**Exercise:**
Begin at the first line of the data and copy each line through the one containing "accordingly, which could", that line included, with no pictures.

-*-*-

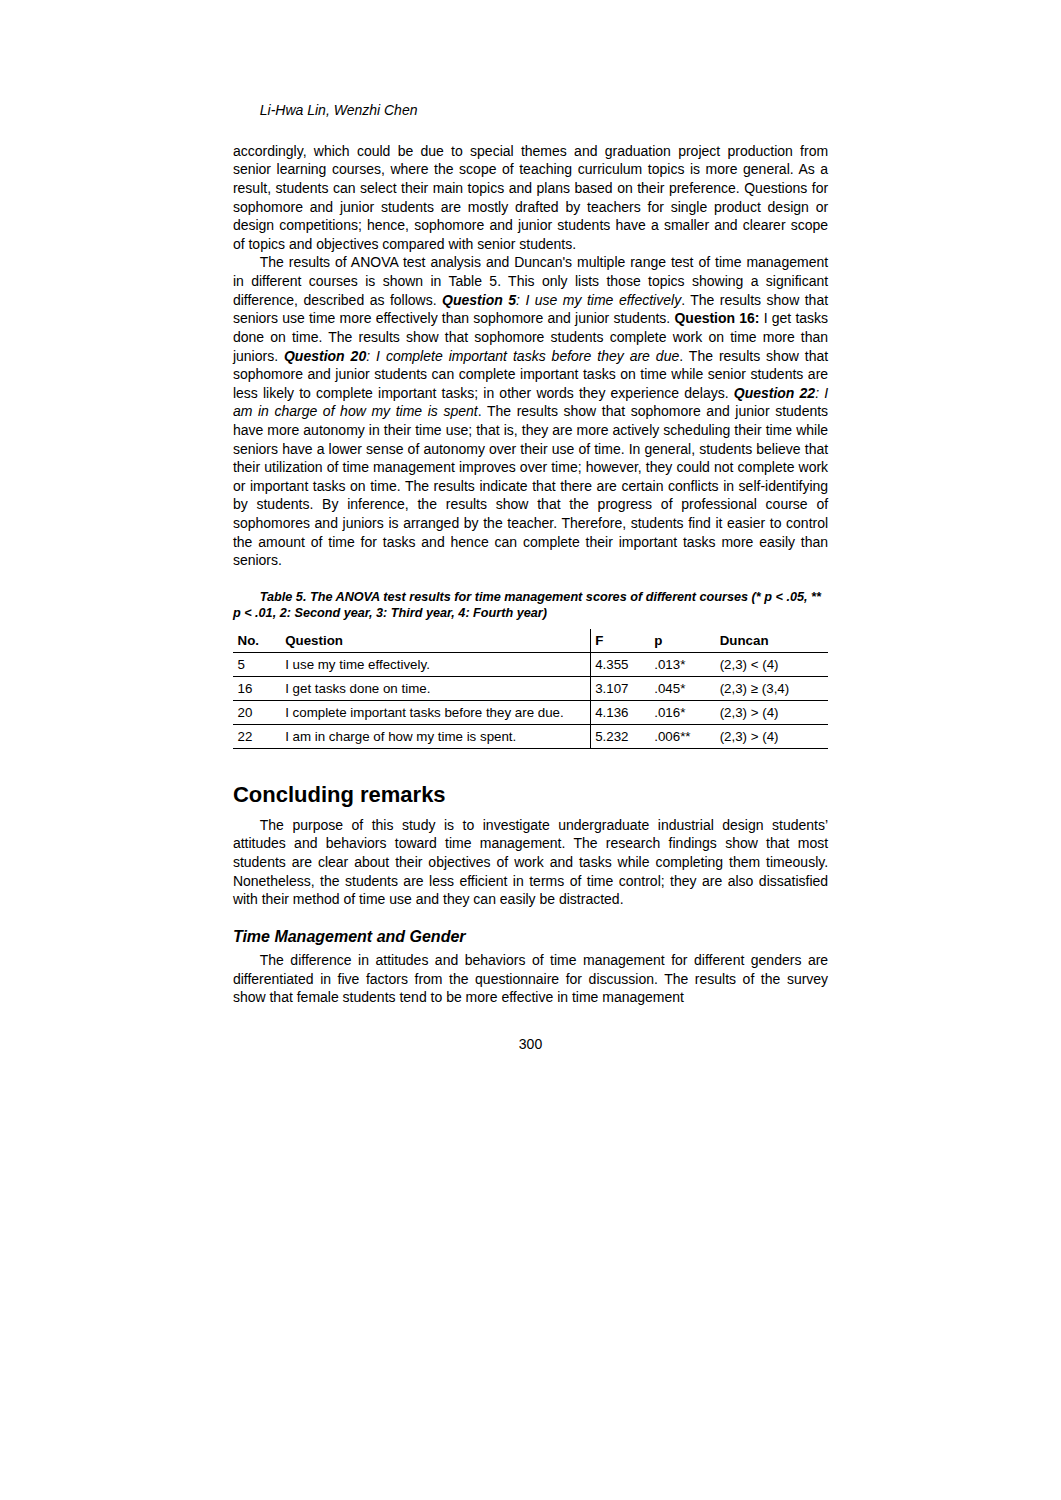Li-Hwa Lin, Wenzhi Chen
accordingly, which could be due to special themes and graduation project production from senior learning courses, where the scope of teaching curriculum topics is more general. As a result, students can select their main topics and plans based on their preference. Questions for sophomore and junior students are mostly drafted by teachers for single product design or design competitions; hence, sophomore and junior students have a smaller and clearer scope of topics and objectives compared with senior students.
The results of ANOVA test analysis and Duncan's multiple range test of time management in different courses is shown in Table 5. This only lists those topics showing a significant difference, described as follows. Question 5: I use my time effectively. The results show that seniors use time more effectively than sophomore and junior students. Question 16: I get tasks done on time. The results show that sophomore students complete work on time more than juniors. Question 20: I complete important tasks before they are due. The results show that sophomore and junior students can complete important tasks on time while senior students are less likely to complete important tasks; in other words they experience delays. Question 22: I am in charge of how my time is spent. The results show that sophomore and junior students have more autonomy in their time use; that is, they are more actively scheduling their time while seniors have a lower sense of autonomy over their use of time. In general, students believe that their utilization of time management improves over time; however, they could not complete work or important tasks on time. The results indicate that there are certain conflicts in self-identifying by students. By inference, the results show that the progress of professional course of sophomores and juniors is arranged by the teacher. Therefore, students find it easier to control the amount of time for tasks and hence can complete their important tasks more easily than seniors.
Table 5. The ANOVA test results for time management scores of different courses (* p < .05, ** p < .01, 2: Second year, 3: Third year, 4: Fourth year)
| No. | Question | F | p | Duncan |
| --- | --- | --- | --- | --- |
| 5 | I use my time effectively. | 4.355 | .013* | (2,3) < (4) |
| 16 | I get tasks done on time. | 3.107 | .045* | (2,3) ≥ (3,4) |
| 20 | I complete important tasks before they are due. | 4.136 | .016* | (2,3) > (4) |
| 22 | I am in charge of how my time is spent. | 5.232 | .006** | (2,3) > (4) |
Concluding remarks
The purpose of this study is to investigate undergraduate industrial design students’ attitudes and behaviors toward time management. The research findings show that most students are clear about their objectives of work and tasks while completing them timeously. Nonetheless, the students are less efficient in terms of time control; they are also dissatisfied with their method of time use and they can easily be distracted.
Time Management and Gender
The difference in attitudes and behaviors of time management for different genders are differentiated in five factors from the questionnaire for discussion. The results of the survey show that female students tend to be more effective in time management
300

-*-*-

**Result:**
Li-Hwa Lin, Wenzhi Chen
accordingly, which could be due to special themes and graduation project production from senior learning courses, where the scope of teaching curriculum topics is more general. As a result, students can select their main topics and plans based on their preference. Questions for sophomore and junior students are mostly drafted by teachers for single product design or design competitions; hence, sophomore and junior students have a smaller and clearer scope of topics and objectives compared with senior students.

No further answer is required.